### ACTION ITEM
Exact copy, no pictures: restate each entry below word for word.

[Stored data]
= Beginning of Section =

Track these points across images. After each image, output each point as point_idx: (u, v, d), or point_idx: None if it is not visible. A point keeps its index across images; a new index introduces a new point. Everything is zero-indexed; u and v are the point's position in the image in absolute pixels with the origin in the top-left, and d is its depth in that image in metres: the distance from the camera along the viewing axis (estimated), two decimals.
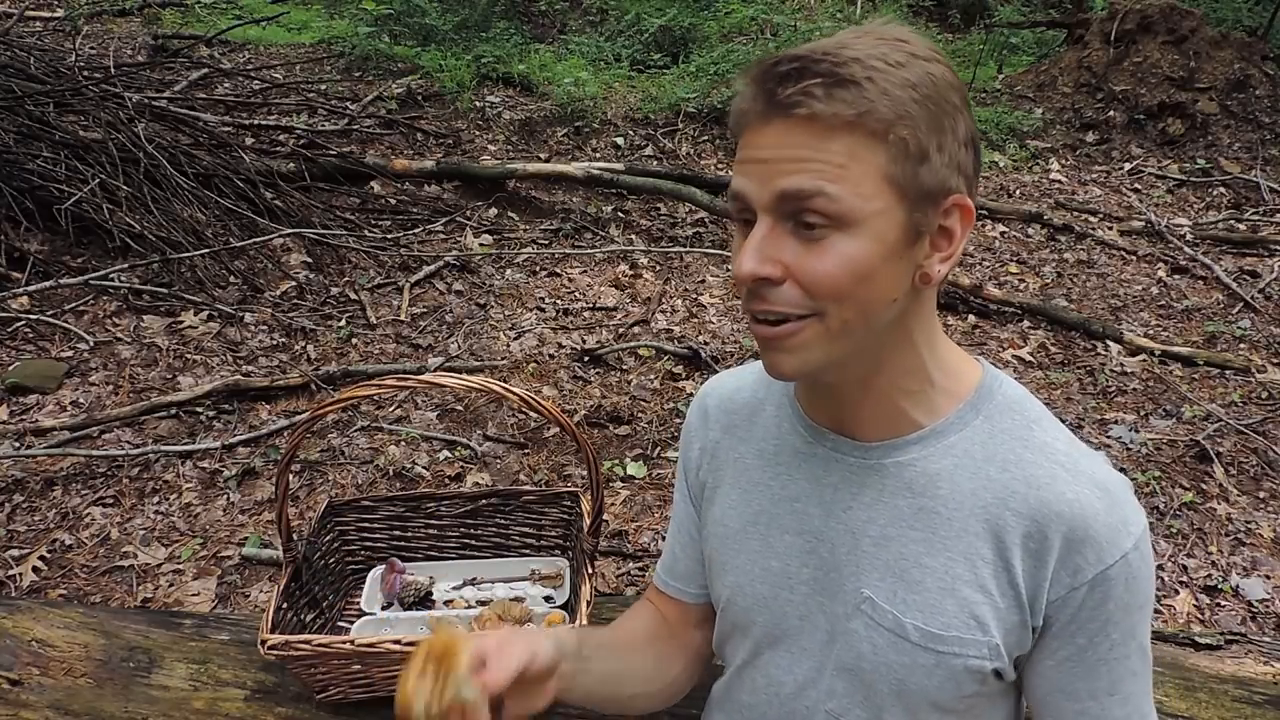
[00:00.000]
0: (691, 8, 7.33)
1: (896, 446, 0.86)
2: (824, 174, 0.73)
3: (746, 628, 0.97)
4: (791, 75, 0.73)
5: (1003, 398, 0.87)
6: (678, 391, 3.45)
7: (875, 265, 0.75)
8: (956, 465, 0.84)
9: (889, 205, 0.74)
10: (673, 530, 1.10)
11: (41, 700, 1.28)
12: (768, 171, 0.75)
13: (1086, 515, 0.79)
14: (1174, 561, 2.63)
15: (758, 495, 0.95)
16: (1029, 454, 0.83)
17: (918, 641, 0.83)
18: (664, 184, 5.02)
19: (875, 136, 0.73)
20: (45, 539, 2.61)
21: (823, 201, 0.73)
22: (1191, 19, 6.50)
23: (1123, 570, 0.79)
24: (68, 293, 3.75)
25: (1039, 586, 0.81)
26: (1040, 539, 0.80)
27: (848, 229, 0.74)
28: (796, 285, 0.75)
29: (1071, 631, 0.82)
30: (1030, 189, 5.70)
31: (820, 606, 0.90)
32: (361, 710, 1.27)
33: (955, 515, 0.83)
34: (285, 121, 5.38)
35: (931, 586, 0.83)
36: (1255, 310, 4.24)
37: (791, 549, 0.92)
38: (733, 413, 1.01)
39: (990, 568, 0.82)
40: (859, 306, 0.76)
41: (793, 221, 0.75)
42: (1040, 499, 0.81)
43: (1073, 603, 0.81)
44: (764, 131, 0.75)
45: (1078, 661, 0.83)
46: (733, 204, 0.79)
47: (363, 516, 1.59)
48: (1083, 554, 0.79)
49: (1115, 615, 0.81)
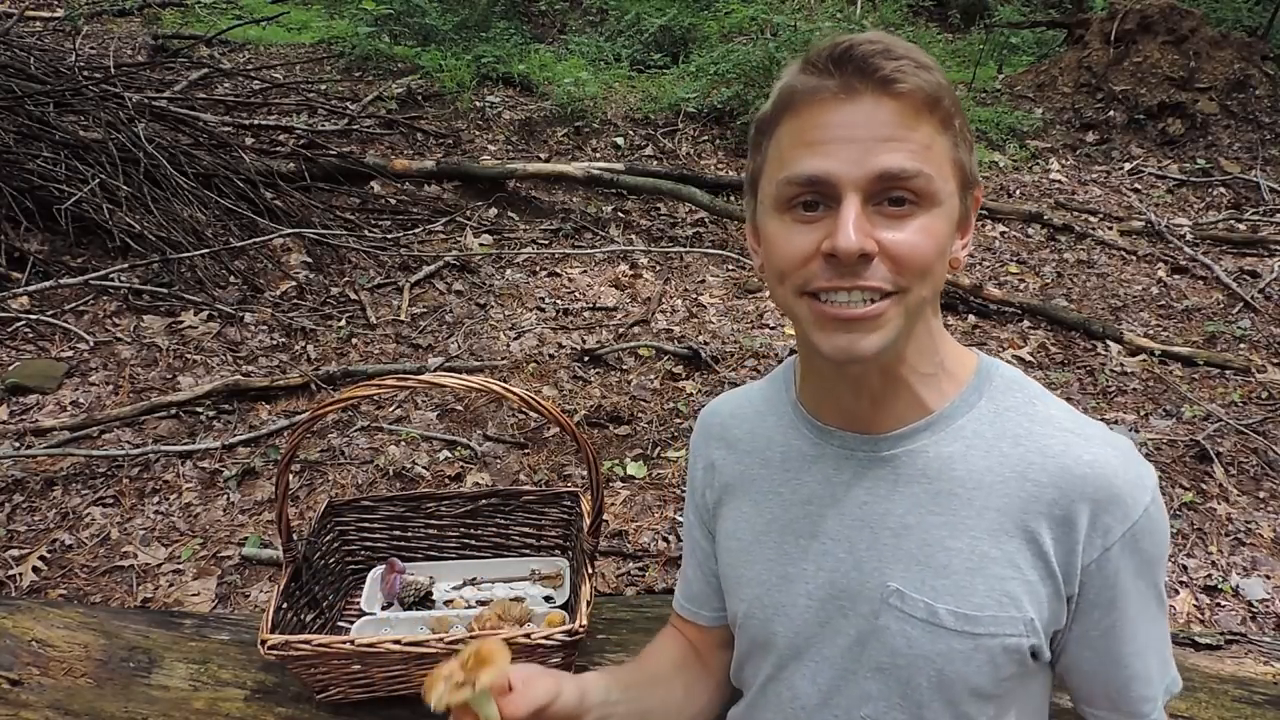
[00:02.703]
0: (691, 8, 7.33)
1: (906, 436, 0.86)
2: (918, 154, 0.75)
3: (766, 643, 0.95)
4: (883, 53, 0.75)
5: (1001, 378, 0.88)
6: (678, 391, 3.45)
7: (948, 243, 0.79)
8: (968, 446, 0.85)
9: (955, 188, 0.79)
10: (686, 554, 1.10)
11: (41, 700, 1.28)
12: (861, 150, 0.75)
13: (1107, 474, 0.80)
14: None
15: (769, 504, 0.94)
16: (1037, 426, 0.84)
17: (953, 626, 0.83)
18: (664, 184, 5.01)
19: (946, 121, 0.77)
20: (45, 539, 2.61)
21: (921, 181, 0.75)
22: (1191, 19, 6.50)
23: (1146, 524, 0.81)
24: (68, 293, 3.75)
25: (1071, 553, 0.81)
26: (1066, 505, 0.81)
27: (932, 208, 0.77)
28: (887, 261, 0.76)
29: (1110, 597, 0.83)
30: (1030, 189, 5.69)
31: (841, 610, 0.89)
32: (361, 710, 1.27)
33: (975, 495, 0.83)
34: (285, 121, 5.38)
35: (959, 568, 0.83)
36: (1255, 310, 4.24)
37: (807, 554, 0.91)
38: (734, 428, 1.00)
39: (1016, 542, 0.82)
40: (934, 283, 0.79)
41: (879, 200, 0.76)
42: (1060, 465, 0.81)
43: (1107, 565, 0.81)
44: (849, 108, 0.75)
45: (1119, 625, 0.84)
46: (796, 188, 0.77)
47: (363, 516, 1.59)
48: (1111, 513, 0.80)
49: (1143, 570, 0.82)
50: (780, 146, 0.80)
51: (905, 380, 0.85)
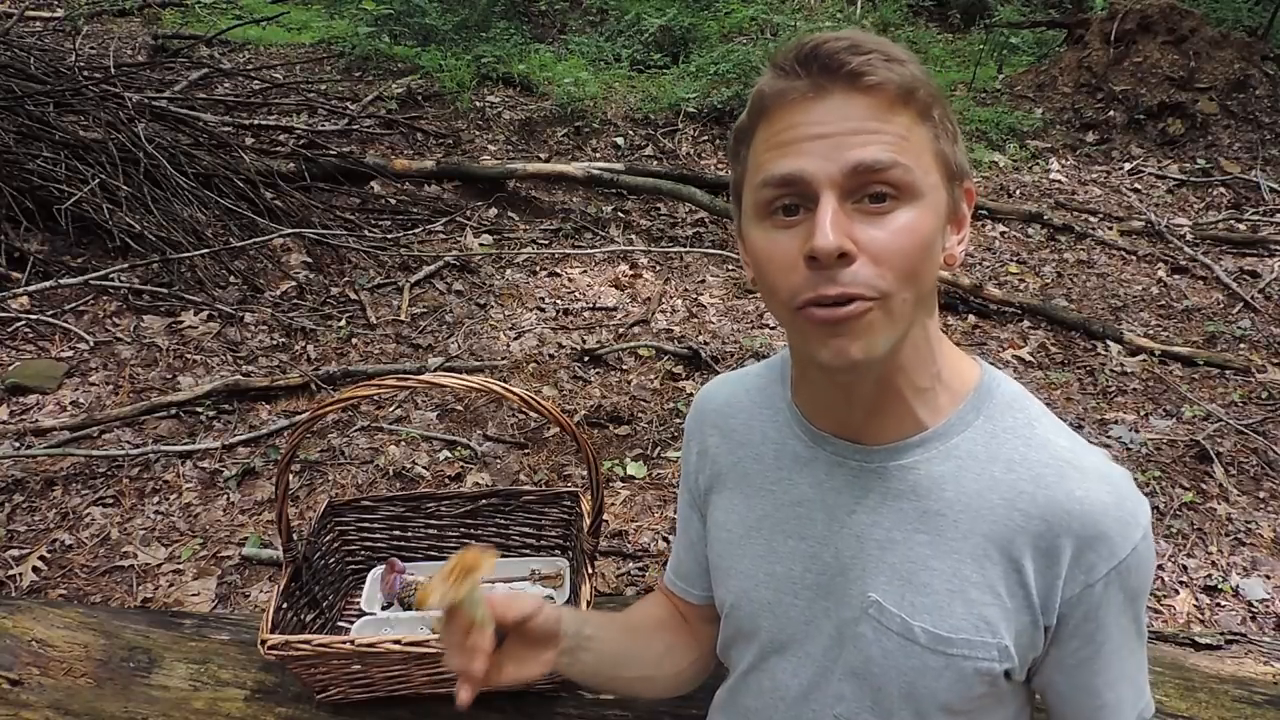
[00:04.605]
0: (691, 8, 7.33)
1: (899, 450, 0.86)
2: (893, 145, 0.73)
3: (751, 633, 0.96)
4: (849, 49, 0.74)
5: (1002, 396, 0.87)
6: (678, 391, 3.45)
7: (935, 239, 0.77)
8: (960, 467, 0.84)
9: (939, 180, 0.77)
10: (679, 532, 1.11)
11: (41, 700, 1.28)
12: (833, 145, 0.73)
13: (1096, 513, 0.79)
14: (1174, 561, 2.63)
15: (760, 501, 0.95)
16: (1032, 452, 0.83)
17: (926, 644, 0.83)
18: (664, 184, 5.01)
19: (923, 113, 0.76)
20: (45, 539, 2.61)
21: (898, 173, 0.73)
22: (1191, 19, 6.50)
23: (1134, 561, 0.80)
24: (68, 293, 3.75)
25: (1051, 586, 0.81)
26: (1051, 539, 0.80)
27: (914, 201, 0.75)
28: (869, 262, 0.73)
29: (1090, 630, 0.82)
30: (1030, 189, 5.69)
31: (825, 611, 0.90)
32: (361, 710, 1.27)
33: (961, 518, 0.83)
34: (285, 121, 5.38)
35: (939, 589, 0.83)
36: (1255, 310, 4.24)
37: (795, 554, 0.91)
38: (730, 417, 1.00)
39: (999, 569, 0.82)
40: (920, 284, 0.77)
41: (857, 197, 0.74)
42: (1049, 498, 0.80)
43: (1089, 600, 0.81)
44: (818, 106, 0.74)
45: (1097, 657, 0.84)
46: (772, 191, 0.76)
47: (363, 516, 1.59)
48: (1096, 551, 0.79)
49: (1126, 605, 0.82)
50: (756, 153, 0.79)
51: (901, 393, 0.84)
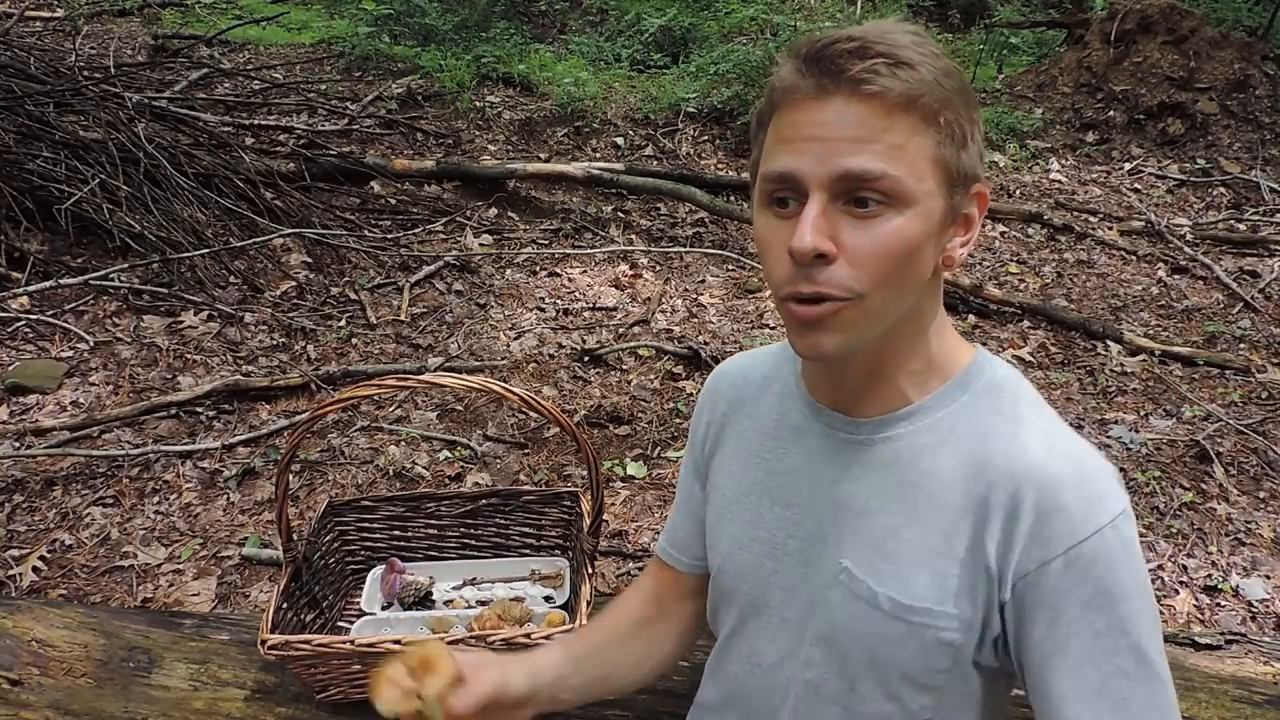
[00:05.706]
0: (691, 8, 7.33)
1: (886, 423, 0.88)
2: (885, 154, 0.74)
3: (732, 595, 0.99)
4: (855, 53, 0.74)
5: (991, 377, 0.88)
6: (678, 391, 3.45)
7: (921, 245, 0.78)
8: (940, 441, 0.85)
9: (935, 187, 0.77)
10: (677, 501, 1.14)
11: (41, 700, 1.28)
12: (827, 150, 0.75)
13: (1055, 485, 0.79)
14: (1174, 561, 2.63)
15: (754, 467, 0.98)
16: (1007, 427, 0.84)
17: (890, 611, 0.84)
18: (664, 184, 5.01)
19: (928, 119, 0.76)
20: (45, 539, 2.61)
21: (887, 183, 0.75)
22: (1191, 19, 6.50)
23: (1099, 548, 0.77)
24: (68, 293, 3.75)
25: (1006, 556, 0.80)
26: (1012, 505, 0.80)
27: (902, 208, 0.76)
28: (847, 264, 0.76)
29: (1049, 618, 0.79)
30: (1030, 189, 5.69)
31: (803, 578, 0.92)
32: (361, 710, 1.27)
33: (936, 490, 0.84)
34: (285, 121, 5.38)
35: (906, 558, 0.85)
36: (1255, 310, 4.24)
37: (780, 521, 0.94)
38: (742, 389, 1.04)
39: (965, 540, 0.83)
40: (900, 287, 0.78)
41: (845, 199, 0.76)
42: (1010, 463, 0.81)
43: (1046, 580, 0.78)
44: (820, 109, 0.76)
45: (1062, 655, 0.79)
46: (771, 184, 0.79)
47: (363, 516, 1.59)
48: (1052, 525, 0.78)
49: (1096, 601, 0.78)
50: (766, 143, 0.82)
51: (891, 375, 0.87)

= End of Section =

### EXERCISE RESULT
Track these points across images. After each image, output each point as point_idx: (u, v, d), or point_idx: None if it is not visible. A point keeps its index across images; a new index introduces a new point. Everything is zero-indexed; u and v are the point's position in the image in absolute pixels with the origin in the top-left, and d is its depth in that image in metres: the distance from the camera along the viewing axis (estimated), two decimals.
[00:00.000]
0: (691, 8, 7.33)
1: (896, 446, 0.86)
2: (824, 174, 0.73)
3: (746, 628, 0.97)
4: (791, 75, 0.73)
5: (1003, 398, 0.87)
6: (678, 391, 3.45)
7: (875, 265, 0.75)
8: (956, 465, 0.84)
9: (889, 205, 0.74)
10: (673, 530, 1.10)
11: (41, 700, 1.28)
12: (768, 171, 0.75)
13: (1086, 515, 0.79)
14: (1174, 561, 2.63)
15: (758, 495, 0.95)
16: (1029, 454, 0.83)
17: (918, 641, 0.83)
18: (664, 184, 5.02)
19: (875, 136, 0.73)
20: (45, 539, 2.61)
21: (823, 201, 0.73)
22: (1191, 19, 6.50)
23: (1123, 570, 0.79)
24: (68, 293, 3.75)
25: (1039, 586, 0.81)
26: (1040, 539, 0.80)
27: (848, 229, 0.74)
28: (796, 285, 0.75)
29: (1071, 631, 0.82)
30: (1030, 189, 5.70)
31: (820, 606, 0.90)
32: (361, 710, 1.27)
33: (955, 515, 0.83)
34: (285, 121, 5.38)
35: (931, 586, 0.83)
36: (1255, 310, 4.24)
37: (791, 549, 0.92)
38: (733, 413, 1.01)
39: (990, 568, 0.82)
40: (859, 306, 0.76)
41: (793, 221, 0.75)
42: (1040, 499, 0.81)
43: (1073, 603, 0.81)
44: (764, 131, 0.75)
45: (1078, 661, 0.83)
46: (733, 204, 0.79)
47: (363, 516, 1.59)
48: (1083, 554, 0.79)
49: (1115, 615, 0.81)
[00:02.703]
0: (691, 8, 7.33)
1: (906, 436, 0.86)
2: (918, 154, 0.75)
3: (766, 643, 0.95)
4: (883, 53, 0.75)
5: (1001, 378, 0.88)
6: (678, 391, 3.45)
7: (948, 243, 0.79)
8: (968, 446, 0.85)
9: (955, 188, 0.79)
10: (686, 554, 1.10)
11: (41, 700, 1.28)
12: (861, 150, 0.75)
13: (1107, 474, 0.80)
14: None
15: (769, 504, 0.94)
16: (1037, 426, 0.84)
17: (953, 626, 0.83)
18: (664, 184, 5.01)
19: (946, 121, 0.77)
20: (45, 539, 2.61)
21: (921, 181, 0.75)
22: (1191, 19, 6.50)
23: (1146, 524, 0.81)
24: (68, 293, 3.75)
25: (1071, 553, 0.81)
26: (1066, 505, 0.81)
27: (932, 208, 0.77)
28: (887, 261, 0.76)
29: (1110, 597, 0.83)
30: (1030, 189, 5.69)
31: (841, 610, 0.89)
32: (361, 710, 1.27)
33: (975, 495, 0.83)
34: (285, 121, 5.38)
35: (959, 568, 0.83)
36: (1255, 310, 4.24)
37: (807, 554, 0.91)
38: (734, 428, 1.00)
39: (1016, 542, 0.82)
40: (934, 283, 0.79)
41: (879, 200, 0.76)
42: (1060, 465, 0.81)
43: (1107, 565, 0.81)
44: (849, 108, 0.75)
45: (1119, 625, 0.84)
46: (796, 188, 0.77)
47: (363, 516, 1.59)
48: (1111, 513, 0.80)
49: (1143, 570, 0.82)
50: (780, 146, 0.80)
51: (905, 380, 0.85)
[00:04.605]
0: (691, 8, 7.33)
1: (899, 450, 0.86)
2: (893, 145, 0.73)
3: (751, 633, 0.96)
4: (849, 49, 0.74)
5: (1002, 396, 0.87)
6: (678, 391, 3.45)
7: (935, 239, 0.77)
8: (960, 467, 0.84)
9: (939, 180, 0.77)
10: (679, 532, 1.11)
11: (41, 700, 1.28)
12: (833, 145, 0.73)
13: (1096, 513, 0.79)
14: (1174, 561, 2.63)
15: (760, 501, 0.95)
16: (1032, 452, 0.83)
17: (926, 644, 0.83)
18: (664, 184, 5.01)
19: (923, 113, 0.76)
20: (45, 539, 2.61)
21: (898, 173, 0.73)
22: (1191, 19, 6.50)
23: (1134, 561, 0.80)
24: (68, 293, 3.75)
25: (1051, 586, 0.81)
26: (1051, 539, 0.80)
27: (914, 201, 0.75)
28: (869, 262, 0.73)
29: (1090, 630, 0.82)
30: (1030, 189, 5.69)
31: (825, 611, 0.90)
32: (361, 710, 1.27)
33: (961, 518, 0.83)
34: (285, 121, 5.38)
35: (939, 589, 0.83)
36: (1255, 310, 4.24)
37: (795, 554, 0.91)
38: (730, 417, 1.00)
39: (999, 569, 0.82)
40: (920, 284, 0.77)
41: (857, 197, 0.74)
42: (1049, 498, 0.80)
43: (1089, 600, 0.81)
44: (818, 106, 0.74)
45: (1097, 657, 0.84)
46: (772, 191, 0.76)
47: (363, 516, 1.59)
48: (1096, 551, 0.79)
49: (1126, 605, 0.82)
50: (756, 153, 0.79)
51: (901, 393, 0.84)
[00:05.706]
0: (691, 8, 7.33)
1: (886, 423, 0.88)
2: (885, 154, 0.74)
3: (732, 595, 0.99)
4: (855, 53, 0.74)
5: (991, 377, 0.88)
6: (678, 391, 3.45)
7: (921, 245, 0.78)
8: (940, 441, 0.85)
9: (935, 187, 0.77)
10: (677, 501, 1.14)
11: (41, 700, 1.28)
12: (827, 150, 0.75)
13: (1055, 485, 0.79)
14: (1174, 561, 2.63)
15: (754, 467, 0.98)
16: (1007, 427, 0.84)
17: (890, 611, 0.84)
18: (664, 184, 5.01)
19: (928, 119, 0.76)
20: (45, 539, 2.61)
21: (887, 183, 0.75)
22: (1191, 19, 6.50)
23: (1099, 548, 0.77)
24: (68, 293, 3.75)
25: (1006, 556, 0.80)
26: (1012, 505, 0.80)
27: (902, 208, 0.76)
28: (847, 264, 0.76)
29: (1049, 618, 0.79)
30: (1030, 189, 5.69)
31: (803, 578, 0.92)
32: (361, 710, 1.27)
33: (936, 490, 0.84)
34: (285, 121, 5.38)
35: (906, 558, 0.85)
36: (1255, 310, 4.24)
37: (780, 521, 0.94)
38: (742, 389, 1.04)
39: (965, 540, 0.83)
40: (900, 287, 0.78)
41: (845, 199, 0.76)
42: (1010, 463, 0.81)
43: (1046, 580, 0.78)
44: (820, 109, 0.76)
45: (1062, 655, 0.79)
46: (771, 184, 0.79)
47: (363, 516, 1.59)
48: (1052, 525, 0.78)
49: (1096, 601, 0.78)
50: (766, 143, 0.82)
51: (891, 375, 0.87)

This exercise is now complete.